Decision matrix: DataArt vs TechAhead
| Your situation | Recommended choice |
|---|---|
| You need full-ownership delivery on a defined project scope | TechAhead |
| You need a large dedicated team for an ongoing programme | DataArt |
| Your budget is at the lower end | Compare: DataArt (Not disclosed) vs TechAhead (Not disclosed) |
| You need specialist depth in a specific vertical | DataArt |
| You need staff augmentation or team extension | Neither; consider alternatives that offer staff aug |
| You need consulting before committing to a build | Both may offer discovery engagements |
Use case fit: DataArt vs TechAhead
| Use case | DataArt fit | TechAhead fit | Winner |
|---|---|---|---|
| Building AI-driven analytics platforms for finance or healthcare clients with strict compliance needs. | Strong | Limited | DataArt |
| Running a long-term AI and data engineering program with a financially established vendor. | Strong | Strong | Both equally |
| Adding AI-driven personalization to an existing mobile app. | Limited | Strong | TechAhead |
| Running a digital transformation project where AI is one of several modernization goals. | Strong | Strong | Both equally |
| Fixed-price build | Limited | Limited | Both equally |
| Staff augmentation | Limited | Limited | Both equally |
Verdict: DataArt vs TechAhead
DataArt (3.9/5) is the stronger overall choice for most AI Development projects. Nearly 30 years of engineering history across 30-plus global delivery locations.
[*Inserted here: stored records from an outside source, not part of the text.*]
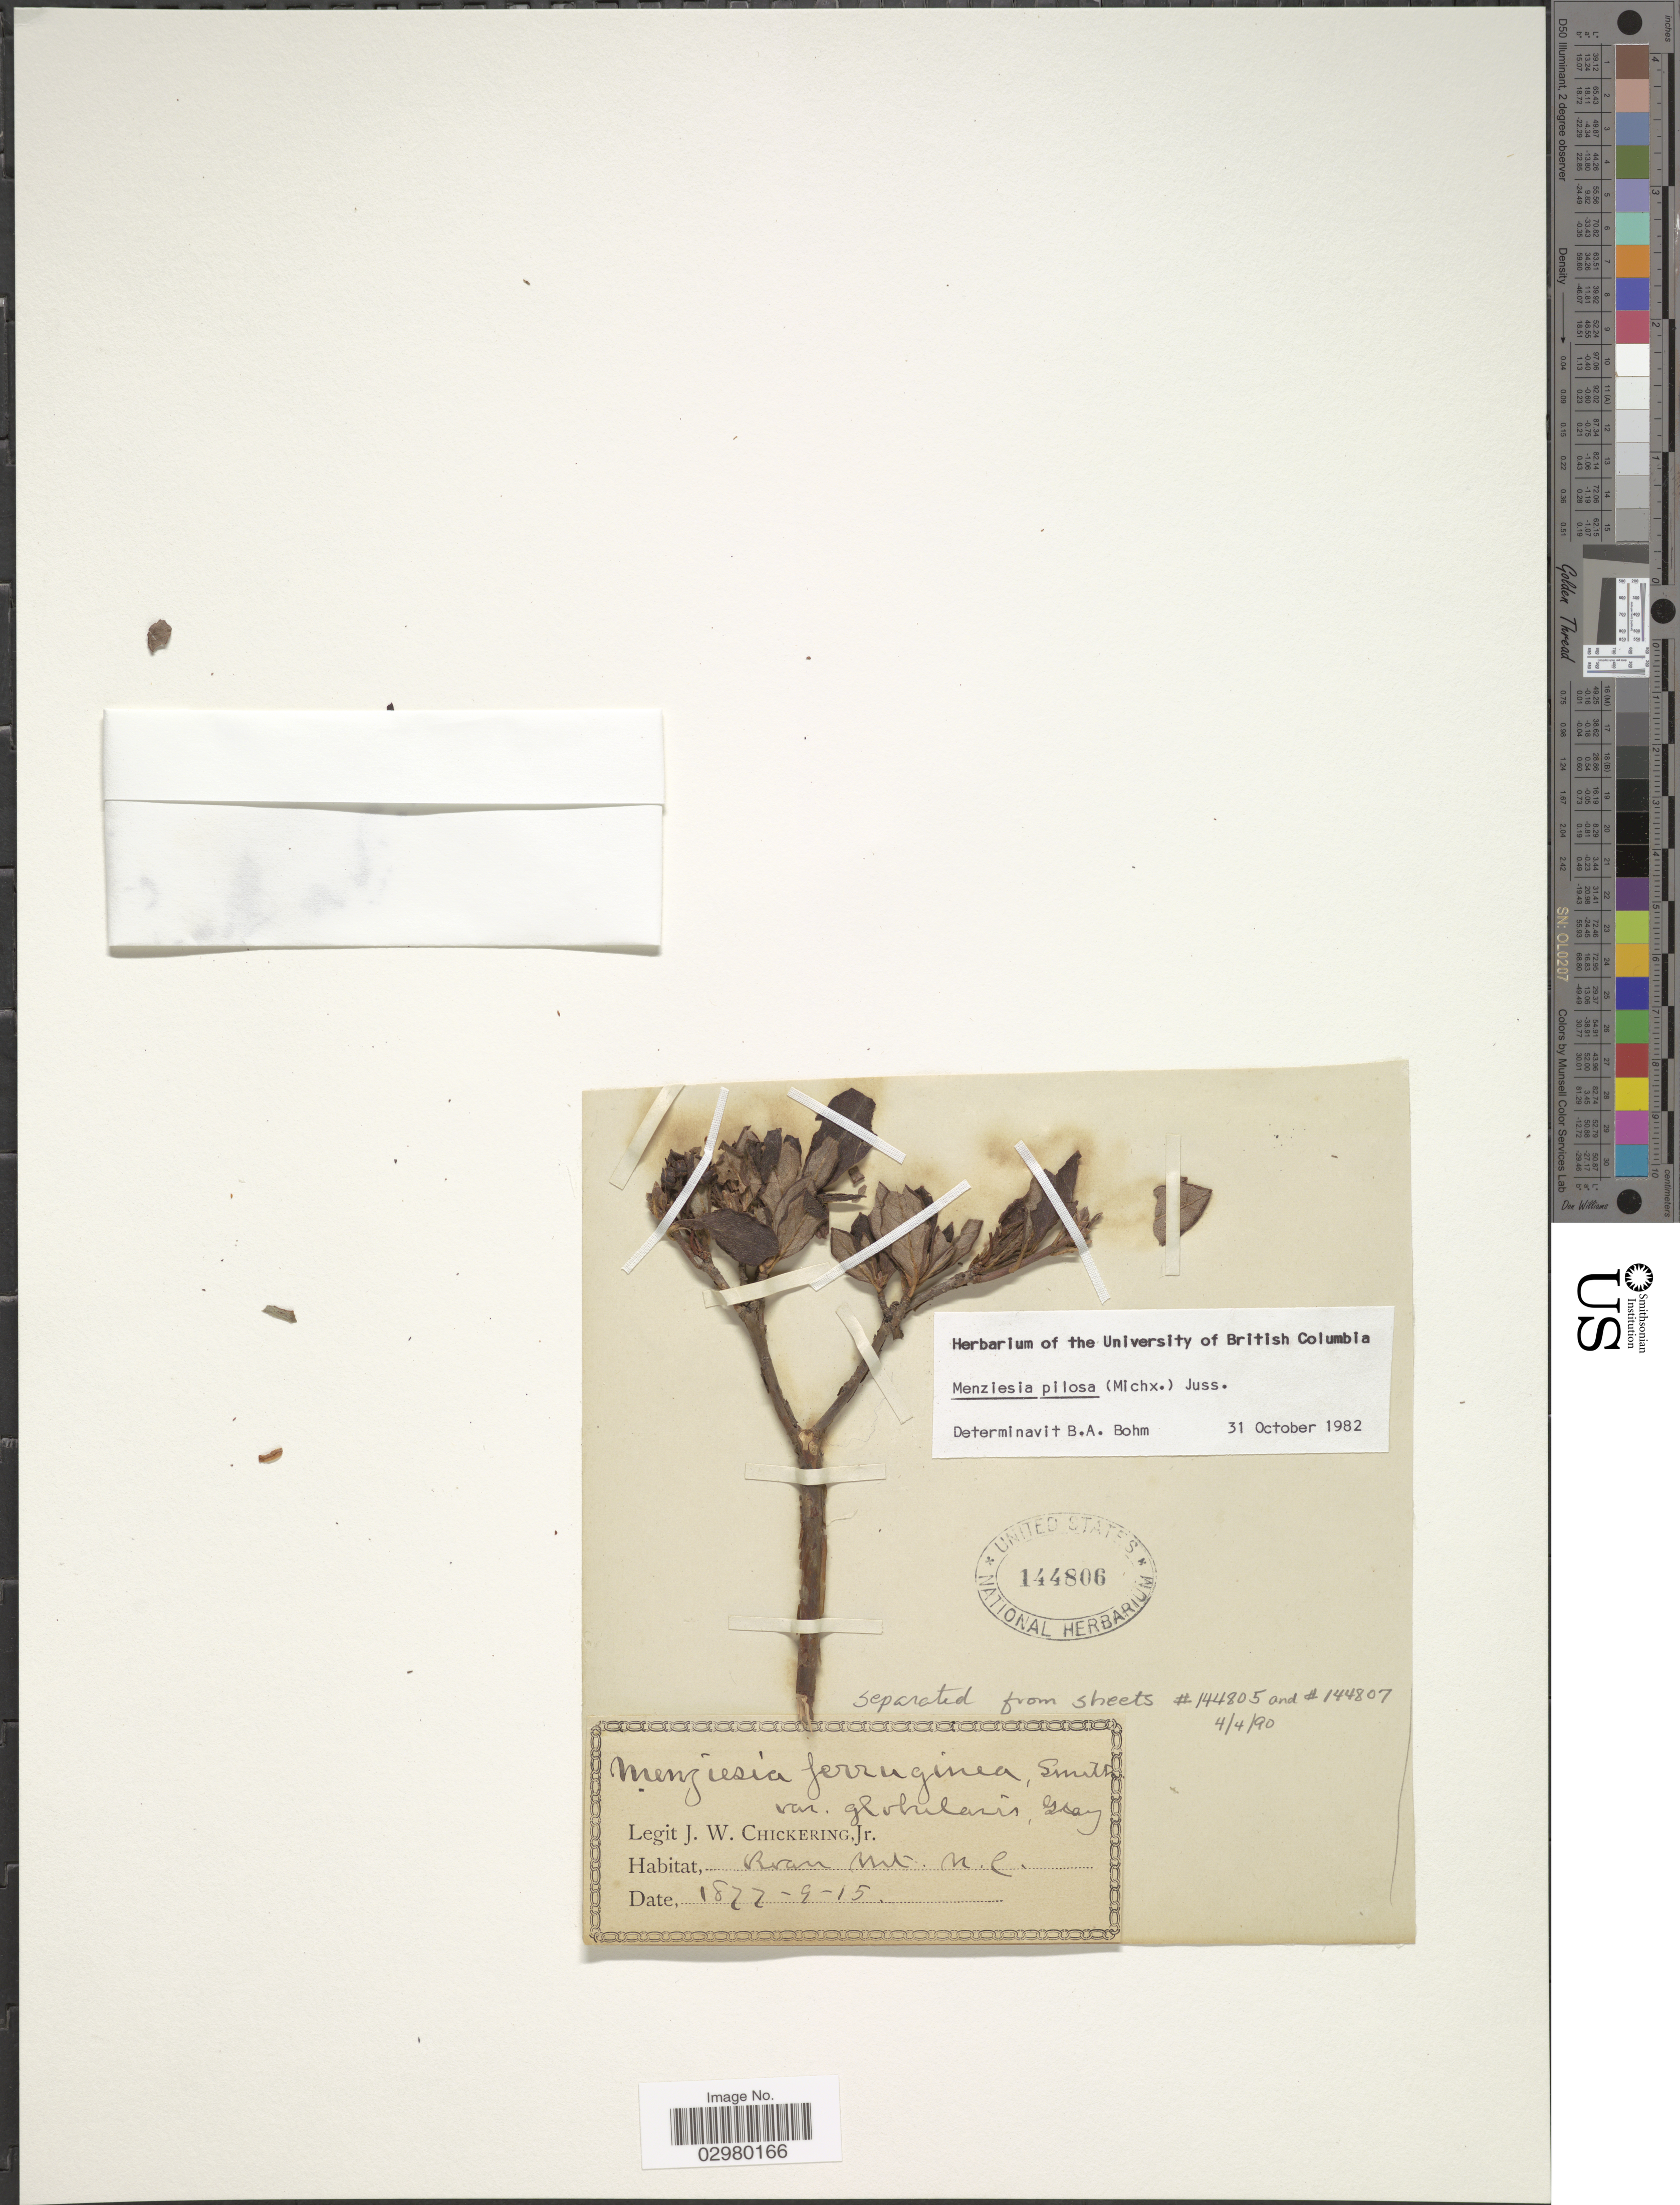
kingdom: Plantae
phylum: Tracheophyta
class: Magnoliopsida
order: Ericales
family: Ericaceae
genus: Menziesia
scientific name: Menziesia pilosa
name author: (Michx.) Juss.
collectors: J. W. Chickering Jr.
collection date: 1877-09-15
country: United States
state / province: North Carolina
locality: Roan Mt.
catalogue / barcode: US 144806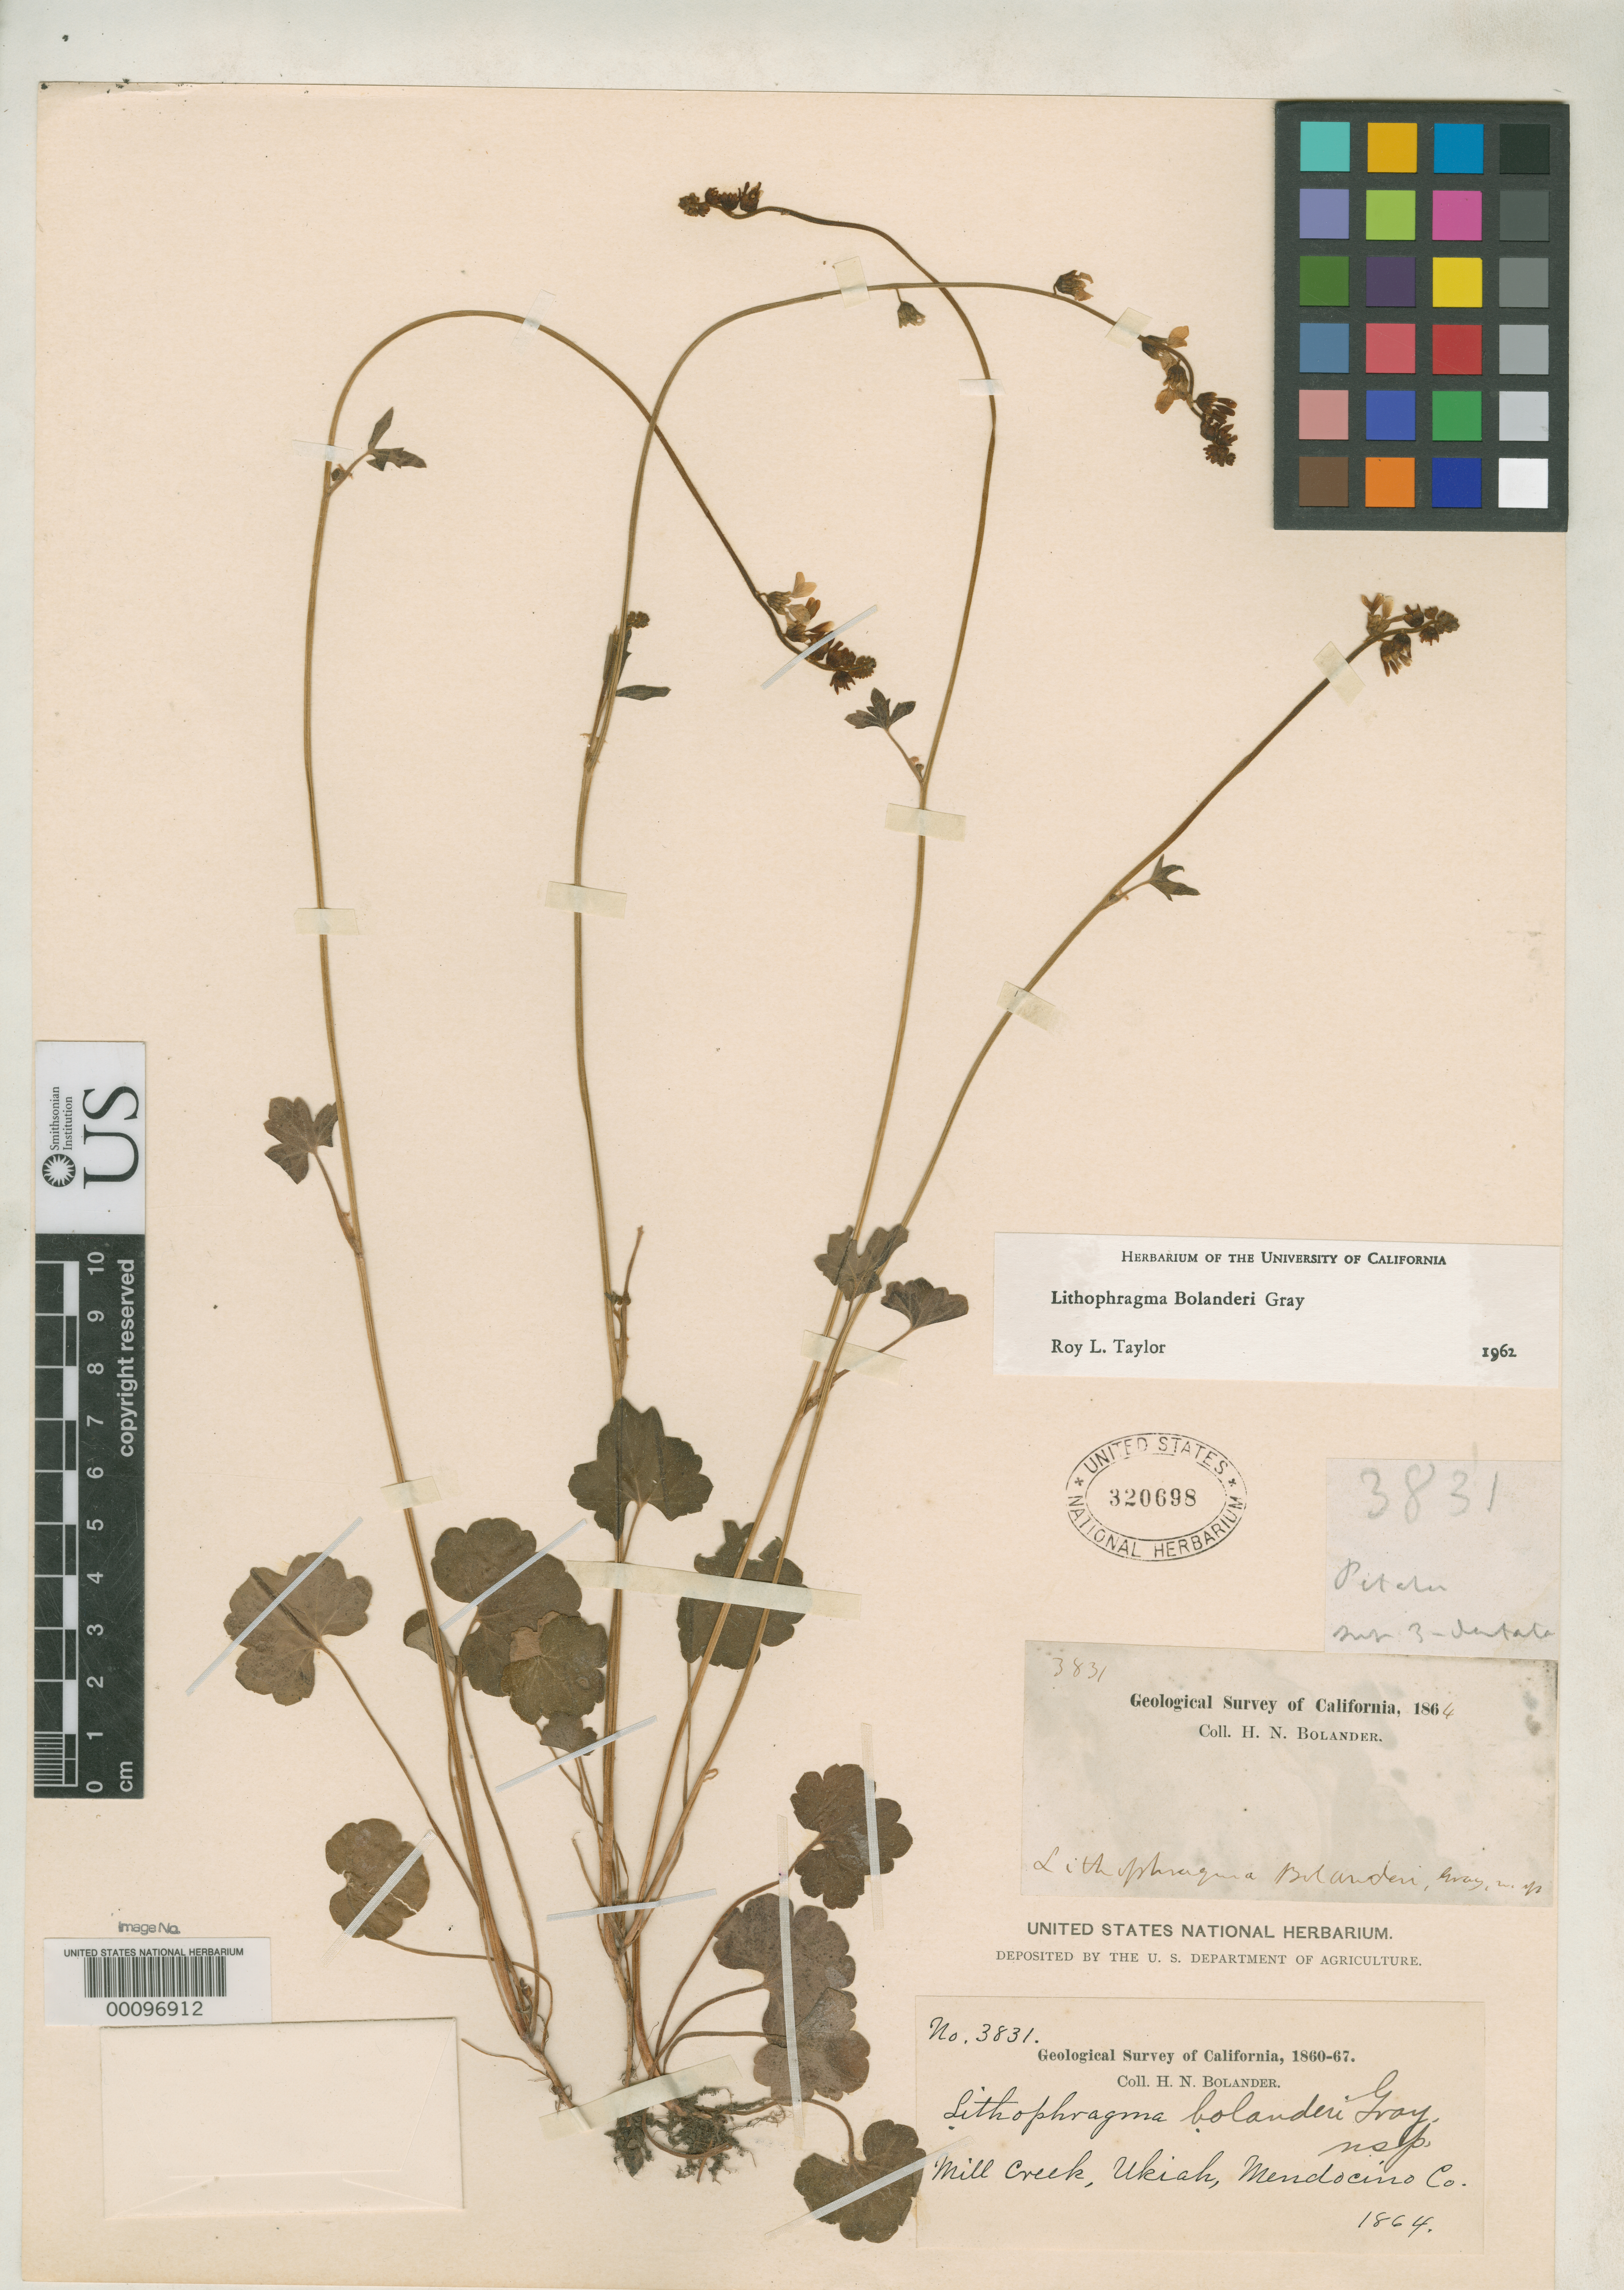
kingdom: Plantae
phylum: Tracheophyta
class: Magnoliopsida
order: Saxifragales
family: Saxifragaceae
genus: Lithophragma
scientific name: Lithophragma bolanderi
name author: A. Gray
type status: Isosyntype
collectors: H. Bolander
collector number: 3831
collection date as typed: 1864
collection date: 1864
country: United States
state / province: California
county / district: Mendocino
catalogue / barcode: US 320698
TechAhead (3.9/5) is worth a look if you need running a digital transformation project where AI is one of several modernization goals. If your situation matches that, TechAhead is a competitive option.
Related comparisons
DataArt vs TechAhead FAQ
Is DataArt better than TechAhead?
DataArt (3.9/5) scores higher overall, but "better" depends on your use case. DataArt's strongest advantage: nearly three decades of software engineering history, among the longest on this list. TechAhead's strongest advantage: 22% year-over-year headcount growth reported as of late 2025 signals expanding demand.
How do DataArt and TechAhead differ in pricing?
DataArt uses dedicated team or retainer pricing. TechAhead uses fixed project or dedicated team pricing. Neither firm publishes a full rate card; a discovery call is required for project-specific quotes.
Which is better for enterprise: DataArt or TechAhead?
TechAhead is the larger team and typically the better enterprise-scale choice. For very large programmes, verify team size and compliance coverage directly with each company before shortlisting.
What are the main differences between DataArt and TechAhead?
DataArt's primary differentiator is: nearly 30 years of engineering history across 30-plus global delivery locations. TechAhead's primary differentiator is: US and India dual headquarters with 22% year-over-year headcount growth reported. They also differ in team size (5,700+ vs 150-240), minimum engagement (Not disclosed vs Not disclosed), and primary industries served (Financial services, Healthcare vs Retail & e-commerce, Media & entertainment).
Verify all details directly with each company before making a decision.